Снова благословил он их обоих, и вышли они из светлицы, оставив игумена опять коленопреклонившимся перед святыми иконами.

— Нету моей моченьки! — плакала Алена Игнатьевна, входя в черную горницу. — Жалко мне старца!

— Святой человек! — сказал Павел Евстигнеич. — Его не оставит Господь… А служба государева допреж всего стоять должна… На то мы и крест целовали.
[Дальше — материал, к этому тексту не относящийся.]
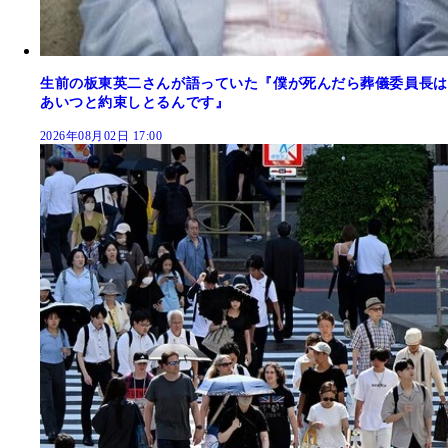
生前の板東英二さんが語っていた『僕が死んだら葬儀委員長は
あいつと約束しとるんです』
2026年08月02日 17:00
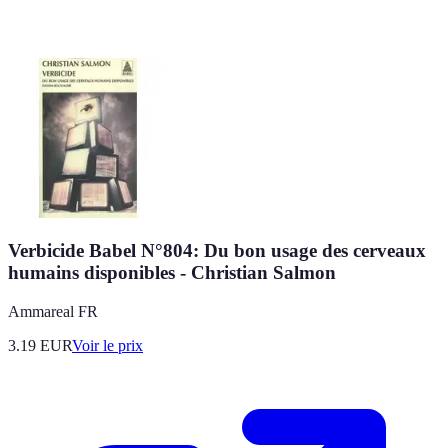
Verbicide Babel N°804: Du bon usage des cerveaux
humains disponibles - Christian Salmon
Ammareal FR
3.19
EUR
Voir le prix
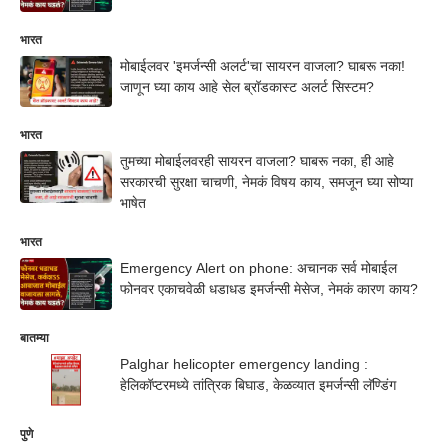
भारत
मोबाईलवर 'इमर्जन्सी अलर्ट'चा सायरन वाजला? घाबरू नका!
जाणून घ्या काय आहे सेल ब्रॉडकास्ट अलर्ट सिस्टम?
भारत
तुमच्या मोबाईलवरही सायरन वाजला? घाबरू नका, ही आहे
सरकारची सुरक्षा चाचणी, नेमकं विषय काय, समजून घ्या सोप्या
भाषेत
भारत
Emergency Alert on phone: अचानक सर्व मोबाईल
फोनवर एकाचवेळी धडाधड इमर्जन्सी मेसेज, नेमकं कारण काय?
बातम्या
Palghar helicopter emergency landing :
हेलिकॉप्टरमध्ये तांत्रिक बिघाड, केळव्यात इमर्जन्सी लॅण्डिंग
पुणे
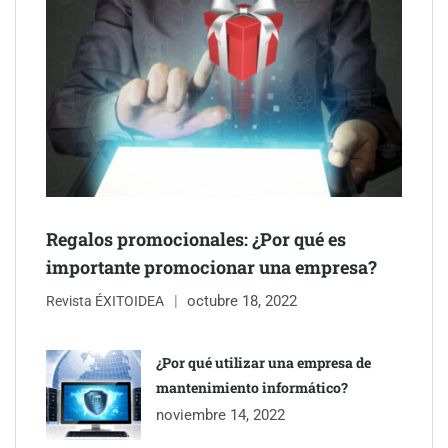
Schaeffler mejora su rentabilidad en el primer semestre de 2026
NOVA: innovación y diseño que transforman espacios de la
mano de Tormo Franquicias
Regalos promocionales: ¿Por qué es
importante promocionar una empresa?
octubre 18, 2022
Revista ÉXITOIDEA
¿Por qué utilizar una empresa de
mantenimiento informático?
noviembre 14, 2022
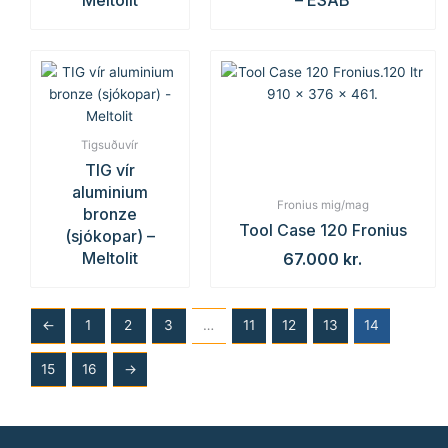
Meltolit
– ESAB
Tigsuðuvír
TIG vír
aluminium
Fronius mig/mag
bronze
Tool Case 120 Fronius
(sjókopar) –
Meltolit
67.000
kr.
←
1
2
3
…
11
12
13
14
15
16
→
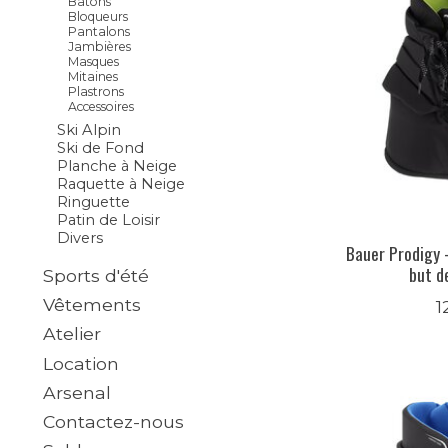
Bâtons
Bloqueurs
Pantalons
Jambières
Masques
Mitaines
Plastrons
Accessoires
Ski Alpin
Ski de Fond
Planche à Neige
Raquette à Neige
Ringuette
Patin de Loisir
Divers
Bauer Prodigy 
but d
Sports d'été
Vêtements
1
Atelier
Location
Arsenal
Contactez-nous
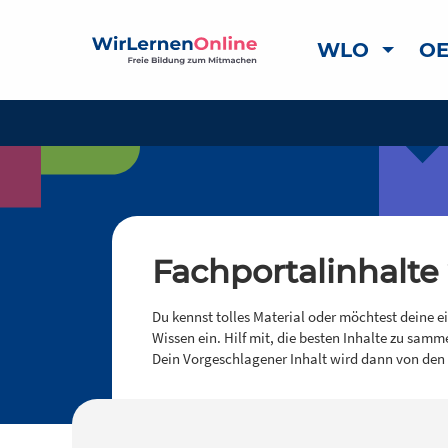
WLO
OE
Fachportalinhalte
Du kennst tolles Material oder möchtest deine e
Wissen ein. Hilf mit, die besten Inhalte zu samm
Dein Vorgeschlagener Inhalt wird dann von den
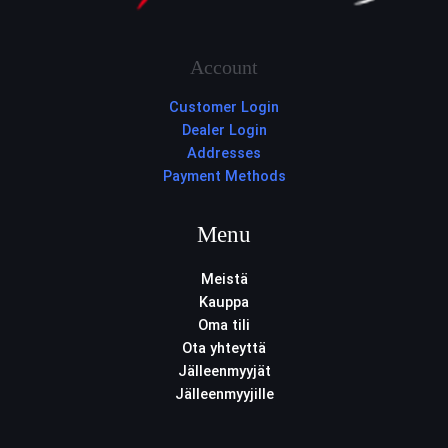
Account
Customer Login
Dealer Login
Addresses
Payment Methods
Menu
Meistä
Kauppa
Oma tili
Ota yhteyttä
Jälleenmyyjät
Jälleenmyyjille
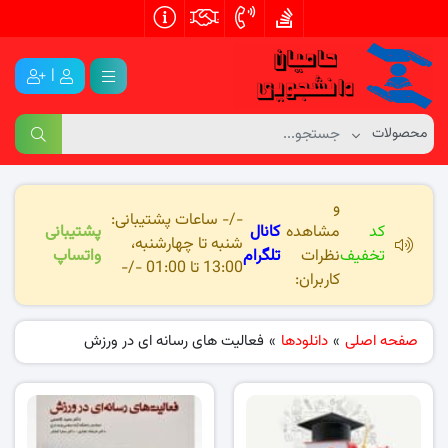
|
و
-/- ساعات پشتیبانی:
کد
مشاهده
کانال
پشتیبانی
شنبه تا چهارشنبه،
تخفیف
نظرات
تلگرام
واتساپ
13:00 تا 01:00 -/-
کاربران:
صفحه اصلی
»
دانلودها
»
فعالیت های رسانه ای در ورزش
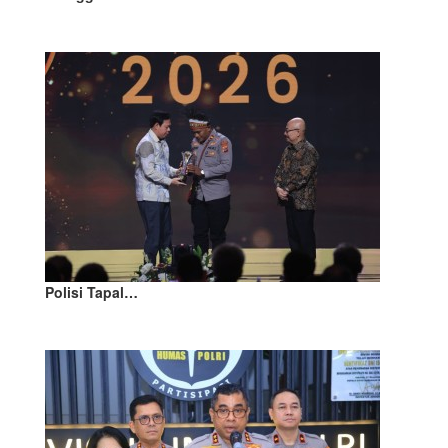
Polisi Tapal…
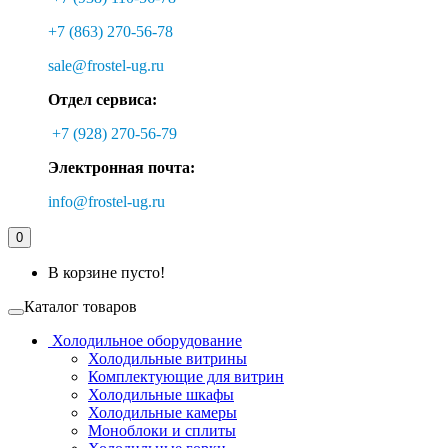
+7 (863) 270-56-78
sale@frostel-ug.ru
Отдел сервиса:
+7 (928) 270-56-79
Электронная почта:
info@frostel-ug.ru
0
В корзине пусто!
Каталог товаров
Холодильное оборудование
Холодильные витрины
Комплектующие для витрин
Холодильные шкафы
Холодильные камеры
Моноблоки и сплиты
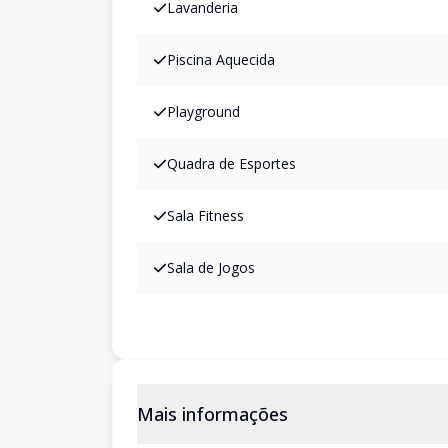
Lavanderia
Piscina Aquecida
Playground
Quadra de Esportes
Sala Fitness
Sala de Jogos
Mais informações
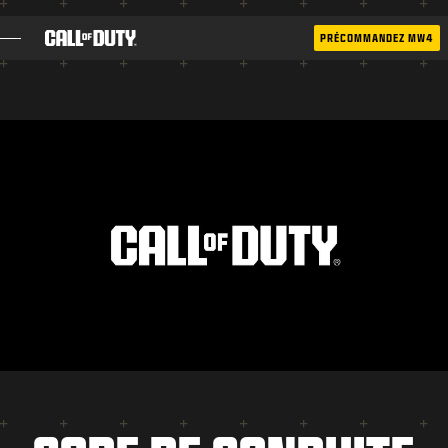
SKIP TO MAIN CONTENT
PRÉCOMMANDEZ MW4
JEUX
ACTUS
BOUTIQUE
ESPORT
ASSISTANCE
|
CONNEXION
S'INSCRIRE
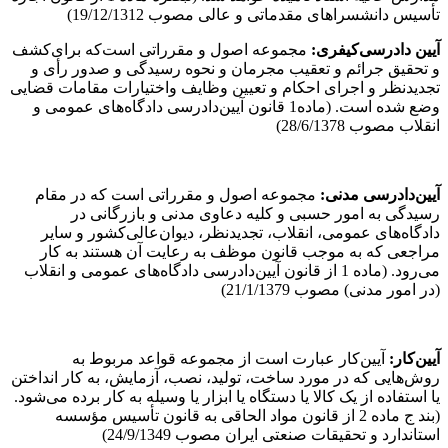
تأسیس دانشسراهای مقدماتی و عالی مصوب 19/12/1312)
آیین ‌دادرسی‌کیفری:
مجموعه اصول و مقرراتی است‌که برای‌کشف
و تحقیق‌ جرائم و تعقیب مجرمان و نحوه‌ رسیدگی و صدور رأی و
تجدیدنظر و اجرای احکام و تعیین وظایف‌ واختیارات مقامات قضایی
وضع شده است. (ماده1 قانون آیین‌دادرسی دادگاه‌های عمومی و
انقلاب مصوب 28/6/1378)
آیین‌دادرسی مدنی:
مجموعه اصول و مقرراتی است که در مقام
رسیدگی به امور حسبی و کلیه دعاوی مدنی و بازرگانی در
دادگاه‌های عمومی، انقلاب، تجدیدنظر، دیوان‌عالی‌کشور و سایر
مراجعی که به موجب قانون موظف به رعایت آن هستند به کار
می‌رود. (ماده 1 از قانون آیین‌دادرسی دادگاه‌های عمومی و انقلاب
(در امور مدنی) مصوب 21/1/1379)
آیین‌کار:
آیین‌کار عبارت است از مجموعه قواعد مربوط به
روش‌هایی که در مورد ساخت، تولید، نصب، آزمایش، به کار انداختن
یا استفاده از یک کالا یا دستگاه یا ابزار یا وسیله به کار برده می‌شود.
(بند ج ماده 2 از قانون مواد الحاقی به قانون تأسیس مؤسسه‌
استاندارد و تحقیقات صنعتی ایران مصوب 24/9/1349)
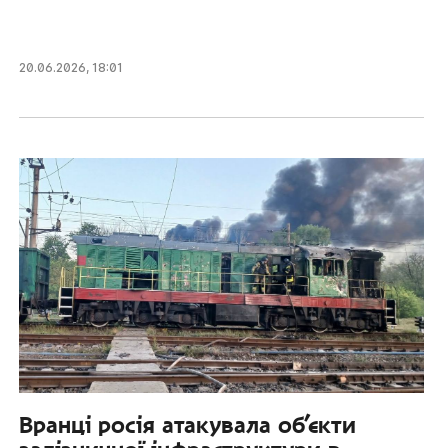
20.06.2026
,
18:01
Вранці росія атакувала об’єкти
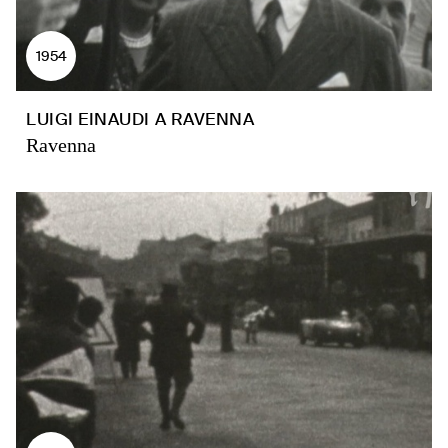
1954
LUIGI EINAUDI A RAVENNA
Ravenna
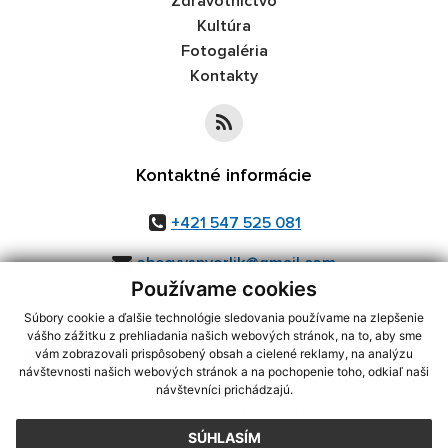
Zdravotníctvo
Kultúra
Fotogaléria
Kontakty
Kontaktné informácie
+421 547 525 081
obecvysnyorlik@gmail.com
Používame cookies
Súbory cookie a ďalšie technológie sledovania používame na zlepšenie
vášho zážitku z prehliadania našich webových stránok, na to, aby sme
využite možnosť získavania aktuálnych informácií s využitím RSS
,
vám zobrazovali prispôsobený obsah a cielené reklamy, na analýzu
CMS systém (redakčný) systém ECHELON 2,
Mapa stránok
,
web portál
,
návštevnosti našich webových stránok a na pochopenie toho, odkiaľ naši
návštevníci prichádzajú.
webhosting
,
webex.digital, s.r.o.
,
domény
,
registrácia domény
,
spoločnosť webex.digital, s.r.o.
,
technický prevádzkovateľ
SÚHLASÍM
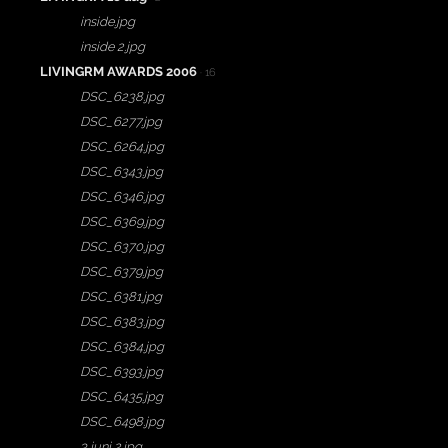
inside.jpg
inside 2.jpg
LIVINGRM AWARDS 2006
· 16
DSC_6238.jpg
DSC_6277.jpg
DSC_6264.jpg
DSC_6343.jpg
DSC_6346.jpg
DSC_6369.jpg
DSC_6370.jpg
DSC_6379.jpg
DSC_6381.jpg
DSC_6383.jpg
DSC_6384.jpg
DSC_6393.jpg
DSC_6435.jpg
DSC_6498.jpg
3 juni 2.jpg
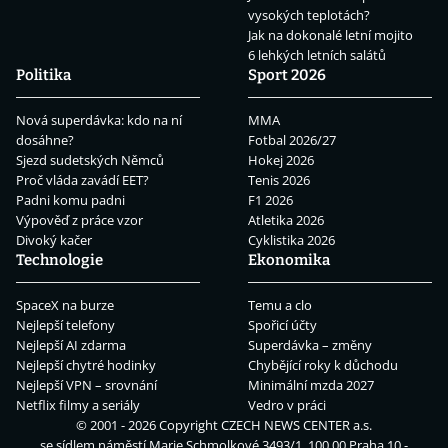
vysokých teplotách?
Jak na dokonalé letní mojito
6 lehkých letních salátů
Politika
Sport 2026
Nová superdávka: kdo na ní
MMA
dosáhne?
Fotbal 2026/27
Sjezd sudetských Němců
Hokej 2026
Proč vláda zavádí EET?
Tenis 2026
Padni komu padni
F1 2026
Výpověď z práce vzor
Atletika 2026
Divoký kačer
Cyklistika 2026
Technologie
Ekonomika
SpaceX na burze
Temu a clo
Nejlepší telefony
Spořicí účty
Nejlepší AI zdarma
Superdávka – změny
Nejlepší chytré hodinky
Chybějící roky k důchodu
Nejlepší VPN – srovnání
Minimální mzda 2027
Netflix filmy a seriály
Vedro v práci
© 2001 - 2026 Copyright
CZECH NEWS CENTER a.s.
se sídlem náměstí Marie Schmolkové 3493/1, 100 00 Praha 10 -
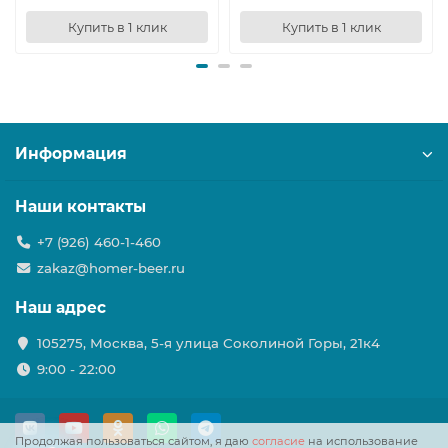
Купить в 1 клик
Купить в 1 клик
Информация
Наши контакты
+7 (926) 460-1-460
zakaz@homer-beer.ru
Наш адрес
105275, Москва, 5-я улица Соколиной Горы, 21к4
9:00 - 22:00
Продолжая пользоваться сайтом, я даю
согласие
на использование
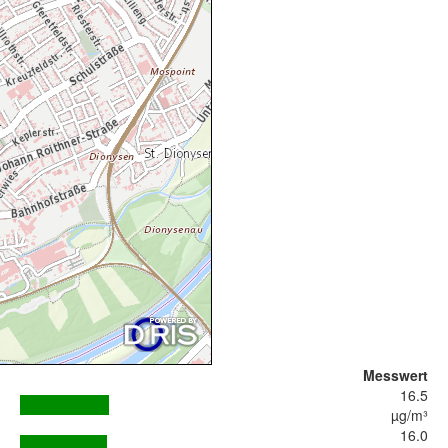
Messwert
16.5
µg/m³
16.0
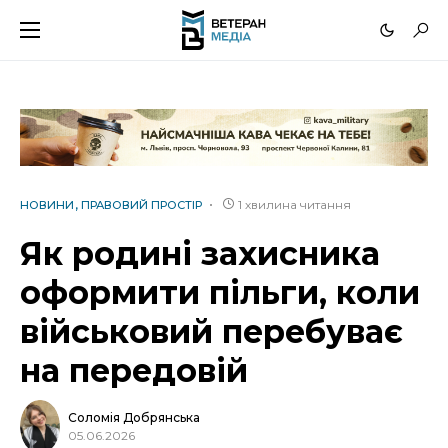
1 хвилина читання
НОВИНИ
ПРАВОВИЙ ПРОСТІР
Як родині захисника
оформити пільги, коли
військовий перебуває
на передовій
Соломія Добрянська
05.06.2026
День уже начинал смеркаться.


II Напасть великая

Прошел вечер темный, прошла ночка морозная со своими звездами золотистыми; опять светлый, ясный денек настал. Повершил великий князь Василий Иоаннович в своей палате постельной неотложные дела государские до полудня, как всегда, потрудился он с верными боярами, дьяками и стольниками, и лишь тогда отпустил их по домам…

И вся Москва-матушка стольная, как всегда, повершила свои дела обыденные… Вдоволь меди да серебра, не мало и золотых червончиков наторговали купцы в тесных и темных, но богатых всякими товарами-узорочьями рядах своих, в Китай-городе… Рабочий люд — плотники да литейщики да каменщики — вдосталь притомились…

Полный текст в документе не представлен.